*RECORDS FOR THIS EXERCISE*

※

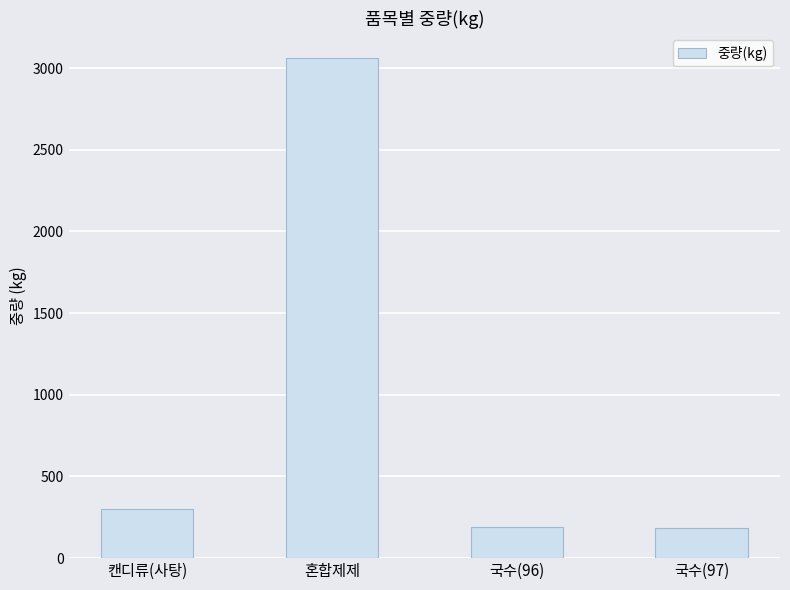

What is the label of the 3rd bar from the right?

혼합제제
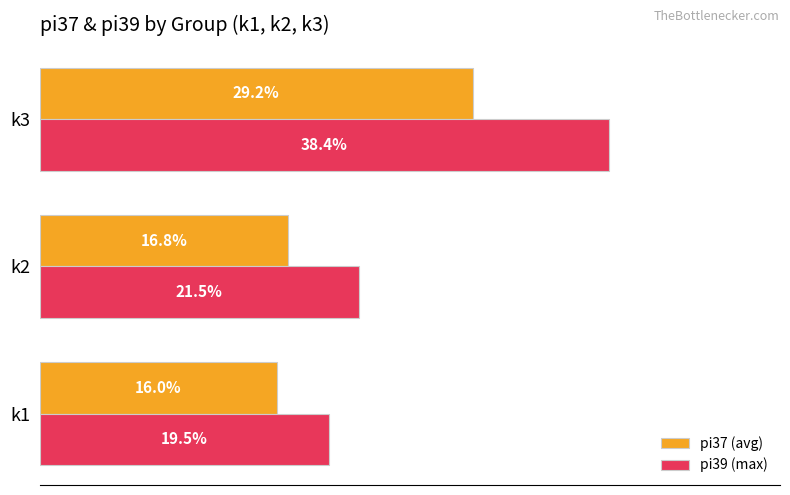

Where is pi37 (avg) nearest to the value 22?

k2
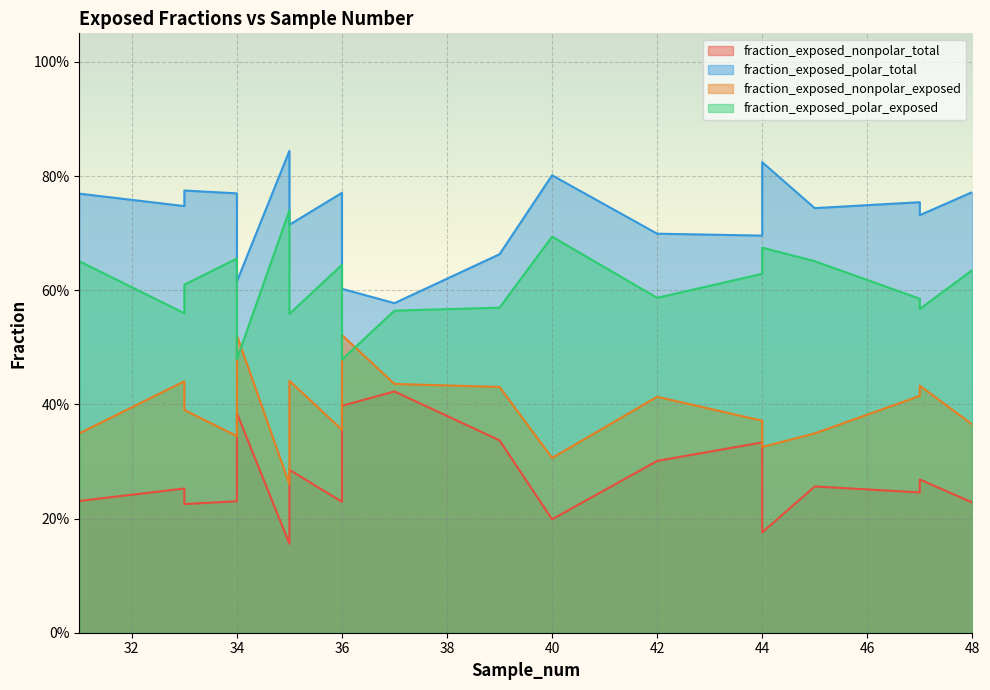

What is the difference between the maximum and minimum values in the fraction_exposed_nonpolar_exposed series?

0.3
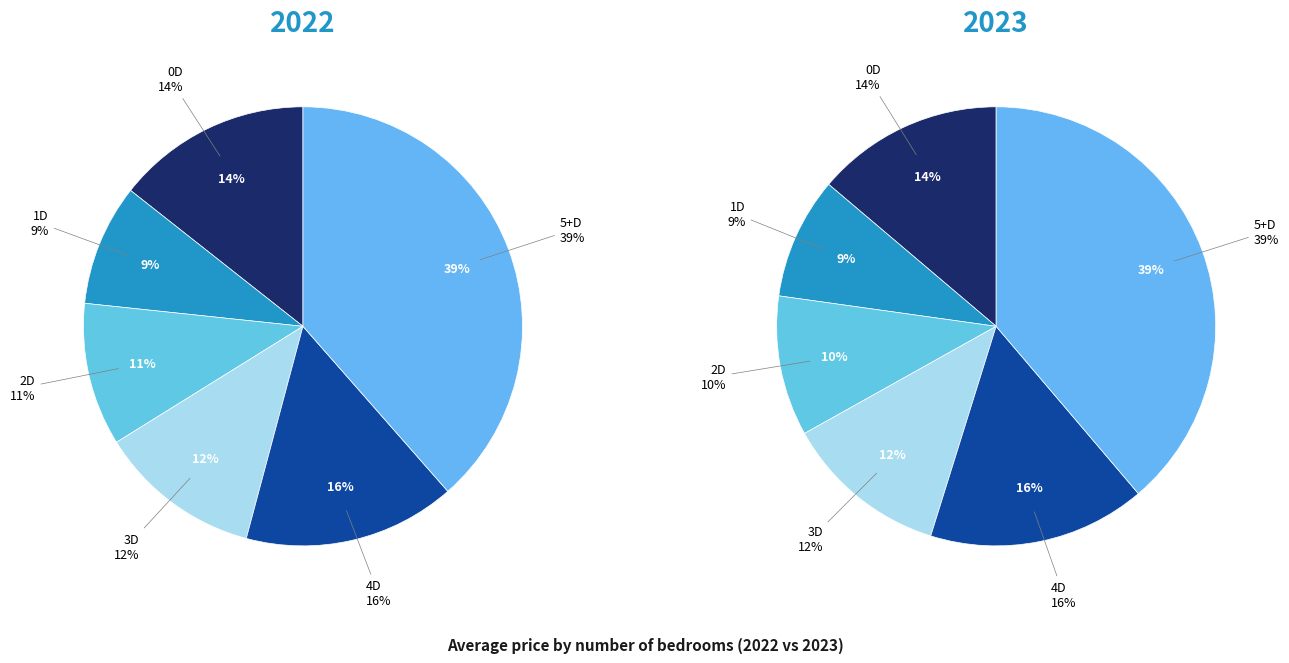

Which slice is the smallest?

1D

※

*WORK TO BE COMPLETED*
Tally the lines in the records above that contain "What", treating uppercase and lowercase as different. Reply with the number only.

*PROBLEM SOLUTION*
2